Kitabınızın ismi bile iktisadın o keskin dikenli tellerle çevrili çitlerinin yerini, hayallerimizdeki köy kırlarına, bağlarına, bahçelerine bırakıyor. Dayanışma, üretim, bölüşmek, alternatifler... Nedir sizi bu alanda çalışmaya sürükleyen?
Üç temel motivasyonum var. Birincisi, kapitalist sistemin beş yüzyıllık tarihinin bu son aşamasında sınıflar arası uçurumun daha önce görülmemiş bir oranda artması oldu. Bugün sorun basitçe bir kesimin gelirinin düşük olması ve sosyal korumaya muhtaç olması değil, açlık ve yoksulluk sınırlarının anlamını kaybettiği derin bir yoksulluk düzeyine karşılık sosyal koruma mekanizmalarının bölüşüm işlevini karşılayamaması.
İkinci bir motivasyon ise günümüz kapitalizminin metalaşmanın sınırlarını daha önce görülmemiş bir düzeyde ve biçimde genişletmiş olması, bu nedenle şu veya bu şekilde hepimizin piyasaya bağımlı olması. Bu tüketim döngüsünün dışına çıkamadığımız sürece sosyal eşitsizliğin sürekli olarak yeniden üretilmesine alet oluyoruz. Son olarak, “Ne yapmalı?” sorusu benim için esin kaynağı oldu.

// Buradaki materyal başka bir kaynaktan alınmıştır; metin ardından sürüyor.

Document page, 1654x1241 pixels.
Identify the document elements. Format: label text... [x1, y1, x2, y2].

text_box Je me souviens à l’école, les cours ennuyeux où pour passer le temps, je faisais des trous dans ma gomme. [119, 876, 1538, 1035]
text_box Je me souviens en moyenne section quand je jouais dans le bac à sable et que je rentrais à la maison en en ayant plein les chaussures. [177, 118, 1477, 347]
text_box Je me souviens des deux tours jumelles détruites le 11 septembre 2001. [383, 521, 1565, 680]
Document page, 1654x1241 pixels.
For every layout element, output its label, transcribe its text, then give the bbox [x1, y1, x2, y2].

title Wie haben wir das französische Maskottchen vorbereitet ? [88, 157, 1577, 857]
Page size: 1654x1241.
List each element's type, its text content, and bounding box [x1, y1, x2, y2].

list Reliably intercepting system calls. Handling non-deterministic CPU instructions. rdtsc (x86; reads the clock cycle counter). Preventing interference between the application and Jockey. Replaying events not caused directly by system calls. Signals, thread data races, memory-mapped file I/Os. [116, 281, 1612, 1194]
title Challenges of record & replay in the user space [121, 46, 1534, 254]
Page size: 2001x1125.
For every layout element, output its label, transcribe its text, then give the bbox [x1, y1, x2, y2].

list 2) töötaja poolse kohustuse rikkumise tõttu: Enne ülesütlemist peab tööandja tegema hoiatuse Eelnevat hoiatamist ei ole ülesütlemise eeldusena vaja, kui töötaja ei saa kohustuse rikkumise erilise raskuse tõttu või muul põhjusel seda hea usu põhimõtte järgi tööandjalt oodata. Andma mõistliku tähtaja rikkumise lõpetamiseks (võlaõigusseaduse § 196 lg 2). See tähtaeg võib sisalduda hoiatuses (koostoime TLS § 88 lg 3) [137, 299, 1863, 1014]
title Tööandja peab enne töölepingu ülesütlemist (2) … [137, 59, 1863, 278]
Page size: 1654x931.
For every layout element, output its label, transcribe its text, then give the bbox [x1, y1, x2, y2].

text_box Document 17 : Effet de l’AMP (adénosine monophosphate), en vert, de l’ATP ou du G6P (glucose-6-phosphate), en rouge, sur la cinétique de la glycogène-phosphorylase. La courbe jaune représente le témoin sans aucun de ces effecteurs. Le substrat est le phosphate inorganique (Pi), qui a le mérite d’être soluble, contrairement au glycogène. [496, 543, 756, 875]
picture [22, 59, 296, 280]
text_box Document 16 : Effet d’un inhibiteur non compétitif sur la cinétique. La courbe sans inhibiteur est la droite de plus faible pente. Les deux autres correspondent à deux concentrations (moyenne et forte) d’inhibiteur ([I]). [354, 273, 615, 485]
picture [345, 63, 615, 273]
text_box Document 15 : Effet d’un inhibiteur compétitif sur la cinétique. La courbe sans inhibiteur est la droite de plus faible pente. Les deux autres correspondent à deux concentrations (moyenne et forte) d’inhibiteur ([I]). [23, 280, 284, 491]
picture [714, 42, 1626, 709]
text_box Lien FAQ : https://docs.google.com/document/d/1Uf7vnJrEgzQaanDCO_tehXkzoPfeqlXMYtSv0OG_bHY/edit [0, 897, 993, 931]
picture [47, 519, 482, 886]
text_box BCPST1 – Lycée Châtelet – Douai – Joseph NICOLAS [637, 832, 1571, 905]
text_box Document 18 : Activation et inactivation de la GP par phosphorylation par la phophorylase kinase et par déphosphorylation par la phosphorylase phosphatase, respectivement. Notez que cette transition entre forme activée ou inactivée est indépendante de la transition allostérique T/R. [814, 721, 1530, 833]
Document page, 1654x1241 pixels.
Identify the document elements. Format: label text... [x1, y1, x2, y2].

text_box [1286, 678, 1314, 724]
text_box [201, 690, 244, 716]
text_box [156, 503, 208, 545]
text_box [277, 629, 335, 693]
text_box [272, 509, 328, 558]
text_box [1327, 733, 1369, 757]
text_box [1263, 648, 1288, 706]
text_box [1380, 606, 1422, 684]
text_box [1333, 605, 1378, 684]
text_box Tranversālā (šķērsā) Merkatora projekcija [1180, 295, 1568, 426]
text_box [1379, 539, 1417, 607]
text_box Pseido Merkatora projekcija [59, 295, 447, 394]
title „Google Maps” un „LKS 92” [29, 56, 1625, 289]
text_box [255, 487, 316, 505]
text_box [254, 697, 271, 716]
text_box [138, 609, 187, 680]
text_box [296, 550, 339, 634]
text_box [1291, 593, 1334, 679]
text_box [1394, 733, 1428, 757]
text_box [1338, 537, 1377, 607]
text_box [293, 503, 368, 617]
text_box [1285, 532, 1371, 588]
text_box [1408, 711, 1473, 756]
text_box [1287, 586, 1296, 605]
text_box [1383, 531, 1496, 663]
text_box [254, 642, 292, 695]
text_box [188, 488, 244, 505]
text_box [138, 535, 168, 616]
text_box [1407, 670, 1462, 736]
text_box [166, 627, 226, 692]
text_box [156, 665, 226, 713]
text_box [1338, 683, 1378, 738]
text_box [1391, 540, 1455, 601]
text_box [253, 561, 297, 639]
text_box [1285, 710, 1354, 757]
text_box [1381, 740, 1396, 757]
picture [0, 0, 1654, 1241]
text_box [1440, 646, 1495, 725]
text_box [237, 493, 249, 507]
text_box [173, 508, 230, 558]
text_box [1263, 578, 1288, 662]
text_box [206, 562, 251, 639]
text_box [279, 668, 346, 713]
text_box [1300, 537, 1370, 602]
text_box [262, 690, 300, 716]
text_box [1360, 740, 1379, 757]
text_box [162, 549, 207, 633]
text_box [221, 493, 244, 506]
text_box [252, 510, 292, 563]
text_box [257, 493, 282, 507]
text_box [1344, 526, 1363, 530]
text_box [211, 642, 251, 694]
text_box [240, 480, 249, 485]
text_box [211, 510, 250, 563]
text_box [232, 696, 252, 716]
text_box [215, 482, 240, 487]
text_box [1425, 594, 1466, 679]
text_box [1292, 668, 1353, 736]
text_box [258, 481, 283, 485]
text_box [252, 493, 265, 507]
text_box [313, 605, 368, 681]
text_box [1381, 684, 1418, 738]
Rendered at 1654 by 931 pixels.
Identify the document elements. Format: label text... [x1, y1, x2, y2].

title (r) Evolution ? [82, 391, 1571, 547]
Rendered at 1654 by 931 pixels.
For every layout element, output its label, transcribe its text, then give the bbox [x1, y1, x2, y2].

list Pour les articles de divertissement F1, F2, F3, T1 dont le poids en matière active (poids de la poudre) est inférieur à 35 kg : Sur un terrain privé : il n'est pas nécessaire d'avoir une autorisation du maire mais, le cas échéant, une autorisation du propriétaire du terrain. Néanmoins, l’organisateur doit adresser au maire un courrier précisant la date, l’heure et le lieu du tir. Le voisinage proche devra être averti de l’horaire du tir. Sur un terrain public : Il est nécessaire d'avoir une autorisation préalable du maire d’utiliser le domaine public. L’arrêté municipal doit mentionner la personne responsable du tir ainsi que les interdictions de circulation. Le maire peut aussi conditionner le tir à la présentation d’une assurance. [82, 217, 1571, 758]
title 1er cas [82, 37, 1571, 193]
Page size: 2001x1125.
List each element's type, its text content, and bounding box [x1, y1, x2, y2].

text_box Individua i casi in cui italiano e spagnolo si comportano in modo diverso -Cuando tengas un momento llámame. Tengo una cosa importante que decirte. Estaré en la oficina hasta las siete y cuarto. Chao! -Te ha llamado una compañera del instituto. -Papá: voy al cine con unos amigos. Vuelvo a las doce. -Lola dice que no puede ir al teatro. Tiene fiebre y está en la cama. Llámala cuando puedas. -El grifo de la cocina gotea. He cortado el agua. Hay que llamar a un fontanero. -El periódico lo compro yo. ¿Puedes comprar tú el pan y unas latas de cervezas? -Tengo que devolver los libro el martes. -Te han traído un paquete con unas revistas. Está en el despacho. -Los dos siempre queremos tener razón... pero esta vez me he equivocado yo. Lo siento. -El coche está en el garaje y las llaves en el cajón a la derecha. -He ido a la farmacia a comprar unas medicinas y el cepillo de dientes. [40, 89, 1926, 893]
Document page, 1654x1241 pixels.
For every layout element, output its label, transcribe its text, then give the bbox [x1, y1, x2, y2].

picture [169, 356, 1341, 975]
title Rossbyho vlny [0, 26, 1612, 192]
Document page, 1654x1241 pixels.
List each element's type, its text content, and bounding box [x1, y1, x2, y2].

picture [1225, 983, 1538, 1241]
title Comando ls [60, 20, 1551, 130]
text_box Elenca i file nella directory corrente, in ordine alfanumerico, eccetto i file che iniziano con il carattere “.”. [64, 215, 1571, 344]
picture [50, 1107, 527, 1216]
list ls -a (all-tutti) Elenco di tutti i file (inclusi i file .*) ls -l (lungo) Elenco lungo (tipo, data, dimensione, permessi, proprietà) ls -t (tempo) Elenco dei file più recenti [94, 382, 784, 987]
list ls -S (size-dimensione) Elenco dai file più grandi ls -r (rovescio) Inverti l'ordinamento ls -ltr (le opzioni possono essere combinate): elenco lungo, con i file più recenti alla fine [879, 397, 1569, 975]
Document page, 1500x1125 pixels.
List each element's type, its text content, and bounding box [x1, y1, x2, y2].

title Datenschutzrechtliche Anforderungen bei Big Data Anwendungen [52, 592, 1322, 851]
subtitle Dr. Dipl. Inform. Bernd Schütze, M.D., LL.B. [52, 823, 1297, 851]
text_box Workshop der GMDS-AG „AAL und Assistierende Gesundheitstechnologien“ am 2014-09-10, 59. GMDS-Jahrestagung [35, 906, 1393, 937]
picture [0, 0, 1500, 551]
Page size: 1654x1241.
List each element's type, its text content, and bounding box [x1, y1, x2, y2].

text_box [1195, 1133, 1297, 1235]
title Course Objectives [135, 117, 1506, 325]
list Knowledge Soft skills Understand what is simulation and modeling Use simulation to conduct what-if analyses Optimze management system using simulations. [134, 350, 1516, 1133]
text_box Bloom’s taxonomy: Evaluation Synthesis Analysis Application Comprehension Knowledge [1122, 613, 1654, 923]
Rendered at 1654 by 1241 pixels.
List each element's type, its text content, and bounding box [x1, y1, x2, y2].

Geleneksel sol reçeteler tüm kuramsal geçerliliklerine rağmen bugünkü çerçevede uygulanabilir alternatifler sunamıyor; bu noktada tepeden inme bir kuramcılık yerine tabandan geleni anlamaya ve tanımlamaya çalışmak gerekiyor.
"Türkiye özgün bir kalkınma reçetesi ile bambaşka olabilirdi"
Son 30 yılının altını özellikle çizdiğiniz kapitalist üretim modellerinin küreselleşmesi tuzağı ne gibi bağları kopardı?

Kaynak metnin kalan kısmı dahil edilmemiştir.